Add robots.txt to your WordPress site
- Release Date: October 29, 2022
Webmasters who have had a little exposure to SEO should know the robots protocol (also known as crawler protocol, crawler rules, robot protocol, etc.), which is the robots.txt file usually added to the root directory of the website. Its function is to tell search engines which The pages can be crawled and which pages cannot be crawled, so as to optimize the indexing results and weight of the website.
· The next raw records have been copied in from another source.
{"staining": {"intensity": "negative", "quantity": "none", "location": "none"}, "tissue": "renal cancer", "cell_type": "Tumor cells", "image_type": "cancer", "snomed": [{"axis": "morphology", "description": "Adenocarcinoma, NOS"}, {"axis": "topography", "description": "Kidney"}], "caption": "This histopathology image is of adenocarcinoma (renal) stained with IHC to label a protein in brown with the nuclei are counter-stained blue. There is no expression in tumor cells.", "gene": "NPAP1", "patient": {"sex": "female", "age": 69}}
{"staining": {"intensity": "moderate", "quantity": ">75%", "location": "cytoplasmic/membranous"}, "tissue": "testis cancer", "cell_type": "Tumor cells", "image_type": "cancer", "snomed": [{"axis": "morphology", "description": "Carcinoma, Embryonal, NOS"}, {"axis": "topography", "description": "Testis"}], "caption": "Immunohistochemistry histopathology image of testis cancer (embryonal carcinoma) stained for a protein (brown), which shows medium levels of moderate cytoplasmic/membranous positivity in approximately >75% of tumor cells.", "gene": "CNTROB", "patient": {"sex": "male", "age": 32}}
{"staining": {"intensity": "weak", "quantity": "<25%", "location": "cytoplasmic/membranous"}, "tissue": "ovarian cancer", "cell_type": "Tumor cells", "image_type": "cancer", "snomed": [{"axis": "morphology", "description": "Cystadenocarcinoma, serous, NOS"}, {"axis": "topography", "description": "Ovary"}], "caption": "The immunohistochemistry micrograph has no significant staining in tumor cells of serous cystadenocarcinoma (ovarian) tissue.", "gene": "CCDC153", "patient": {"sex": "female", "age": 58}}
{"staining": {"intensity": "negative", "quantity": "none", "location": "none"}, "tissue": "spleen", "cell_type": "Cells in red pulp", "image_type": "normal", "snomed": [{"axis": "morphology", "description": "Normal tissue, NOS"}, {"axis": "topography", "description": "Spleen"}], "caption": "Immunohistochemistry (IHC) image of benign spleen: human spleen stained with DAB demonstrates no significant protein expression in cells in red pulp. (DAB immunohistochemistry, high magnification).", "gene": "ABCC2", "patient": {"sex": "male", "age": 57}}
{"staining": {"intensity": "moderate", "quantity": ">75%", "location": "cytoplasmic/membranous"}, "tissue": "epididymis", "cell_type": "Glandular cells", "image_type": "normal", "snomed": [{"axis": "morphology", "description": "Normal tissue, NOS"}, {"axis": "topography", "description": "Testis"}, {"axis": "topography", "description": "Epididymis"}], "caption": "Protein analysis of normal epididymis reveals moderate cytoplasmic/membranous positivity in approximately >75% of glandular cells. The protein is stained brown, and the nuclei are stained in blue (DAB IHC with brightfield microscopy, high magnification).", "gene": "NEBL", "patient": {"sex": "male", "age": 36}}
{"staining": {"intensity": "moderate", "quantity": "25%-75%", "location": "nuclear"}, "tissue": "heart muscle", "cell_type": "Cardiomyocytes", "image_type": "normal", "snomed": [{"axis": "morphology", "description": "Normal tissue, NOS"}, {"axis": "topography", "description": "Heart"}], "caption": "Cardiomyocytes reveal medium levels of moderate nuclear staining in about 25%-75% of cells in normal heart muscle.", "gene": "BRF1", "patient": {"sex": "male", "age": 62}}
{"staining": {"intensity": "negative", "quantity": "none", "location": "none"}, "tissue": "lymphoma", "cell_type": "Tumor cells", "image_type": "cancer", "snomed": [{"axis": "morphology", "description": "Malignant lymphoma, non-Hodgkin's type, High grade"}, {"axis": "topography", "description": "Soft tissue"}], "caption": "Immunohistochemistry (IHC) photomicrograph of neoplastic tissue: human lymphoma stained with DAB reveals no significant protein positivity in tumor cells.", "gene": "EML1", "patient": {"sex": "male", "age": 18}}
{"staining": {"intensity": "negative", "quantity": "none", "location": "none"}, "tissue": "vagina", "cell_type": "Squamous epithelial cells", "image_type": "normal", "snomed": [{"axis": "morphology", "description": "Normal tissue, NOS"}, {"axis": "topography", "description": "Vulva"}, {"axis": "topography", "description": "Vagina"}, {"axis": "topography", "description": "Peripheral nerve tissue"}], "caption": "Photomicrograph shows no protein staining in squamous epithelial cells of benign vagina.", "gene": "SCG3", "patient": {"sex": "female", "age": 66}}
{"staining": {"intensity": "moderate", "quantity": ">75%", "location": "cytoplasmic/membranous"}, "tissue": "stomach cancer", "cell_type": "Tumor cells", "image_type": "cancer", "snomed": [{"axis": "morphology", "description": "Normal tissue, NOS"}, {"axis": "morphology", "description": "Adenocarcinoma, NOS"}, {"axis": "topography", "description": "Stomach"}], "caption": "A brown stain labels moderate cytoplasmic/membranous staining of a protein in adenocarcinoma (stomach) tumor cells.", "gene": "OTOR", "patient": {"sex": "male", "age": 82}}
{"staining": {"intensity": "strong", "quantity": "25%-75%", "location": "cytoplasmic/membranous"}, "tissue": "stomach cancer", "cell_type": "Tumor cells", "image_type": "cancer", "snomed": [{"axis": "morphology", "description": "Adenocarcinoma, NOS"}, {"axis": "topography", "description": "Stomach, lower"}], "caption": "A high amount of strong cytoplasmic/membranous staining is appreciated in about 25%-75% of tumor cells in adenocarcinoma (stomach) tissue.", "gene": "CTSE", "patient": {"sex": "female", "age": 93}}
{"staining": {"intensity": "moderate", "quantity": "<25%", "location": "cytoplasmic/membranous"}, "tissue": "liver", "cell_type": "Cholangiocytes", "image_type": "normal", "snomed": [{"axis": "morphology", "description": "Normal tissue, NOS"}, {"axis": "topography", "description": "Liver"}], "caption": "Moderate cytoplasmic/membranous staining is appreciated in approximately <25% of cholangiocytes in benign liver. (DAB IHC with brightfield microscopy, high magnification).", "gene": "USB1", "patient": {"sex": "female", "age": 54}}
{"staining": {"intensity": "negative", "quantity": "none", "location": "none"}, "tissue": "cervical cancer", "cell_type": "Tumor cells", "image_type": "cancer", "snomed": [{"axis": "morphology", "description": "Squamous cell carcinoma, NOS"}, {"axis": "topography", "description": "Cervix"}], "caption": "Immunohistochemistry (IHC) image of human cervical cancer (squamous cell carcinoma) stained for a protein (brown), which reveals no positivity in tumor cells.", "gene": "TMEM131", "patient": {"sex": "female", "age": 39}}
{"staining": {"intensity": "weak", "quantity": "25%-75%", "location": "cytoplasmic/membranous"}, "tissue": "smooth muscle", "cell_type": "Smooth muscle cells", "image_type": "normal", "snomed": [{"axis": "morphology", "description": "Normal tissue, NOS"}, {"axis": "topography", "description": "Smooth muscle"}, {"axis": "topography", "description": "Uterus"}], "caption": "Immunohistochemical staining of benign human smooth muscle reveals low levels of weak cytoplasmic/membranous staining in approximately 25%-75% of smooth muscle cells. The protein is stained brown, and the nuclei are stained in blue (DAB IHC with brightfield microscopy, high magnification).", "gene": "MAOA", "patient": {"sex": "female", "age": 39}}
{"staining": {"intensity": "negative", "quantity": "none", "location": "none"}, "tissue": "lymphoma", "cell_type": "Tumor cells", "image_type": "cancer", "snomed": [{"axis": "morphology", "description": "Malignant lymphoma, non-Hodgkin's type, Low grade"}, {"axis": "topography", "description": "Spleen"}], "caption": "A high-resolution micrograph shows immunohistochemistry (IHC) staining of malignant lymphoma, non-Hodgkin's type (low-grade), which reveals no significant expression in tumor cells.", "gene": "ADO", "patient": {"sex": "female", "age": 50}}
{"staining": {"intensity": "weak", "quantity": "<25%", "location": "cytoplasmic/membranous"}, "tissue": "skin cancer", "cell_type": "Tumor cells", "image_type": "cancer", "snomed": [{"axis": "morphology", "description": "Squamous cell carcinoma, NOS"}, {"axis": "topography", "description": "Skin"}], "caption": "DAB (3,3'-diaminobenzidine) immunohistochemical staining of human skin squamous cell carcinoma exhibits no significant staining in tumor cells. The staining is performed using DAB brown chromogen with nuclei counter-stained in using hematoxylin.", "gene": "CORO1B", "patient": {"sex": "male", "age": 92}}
If there is no robots.txt in the root directory of your website , you can create one. For the specific writing method, please refer to Google Encyclopedia . Here is a basic WordPress robots protocol:
User-agent: *
Disallow: /feed/
Disallow: /trackback/
Disallow: /wp-admin/
Disallow: /wp-content/
Disallow: /wp-includes/
Disallow: /xmlrpc.php
Disallow: /wp-
Allow: /wp-content/uploads/
Sitemap: http://example.com/sitemap.xml
The following mainly introduces the function of WordPress to automatically create virtual robots.txt. If the real robots.txt does not exist in the root directory of your website, you can let WordPress automatically create a virtual robots.txt (this file will not exist, but it works fine when visiting http://yoursite.com/robots.txt show)
Just add the following code to your theme’s functions.php:
/**
Add robots.txt to your WordPress site
https://www.w3diary.com/add-robots-txt.html
*/
add_filter ( ‘robots_txt’ , ‘robots_mod’ , 10 , 2 );
function robots_mod ( $output , $public ) {
$output .= “Disallow: /user/” ; // Disallow pages containing /user/ in the link
return $output ;
}
Note: If you want to add more rules, please copy line 7 of the above code and modify it.
Visit http://yoursite.com/robots.txt we can see the following:
User – agent : *
Disallow : /wp-admin/
Disallow : /wp-includes/
Disallow : /user/
In other words, WordPress has added the first 3 lines of rules by default.
robots.txt is involved in the inclusion of websites, so make sure you understand how it’s written and make sure every rule is correct!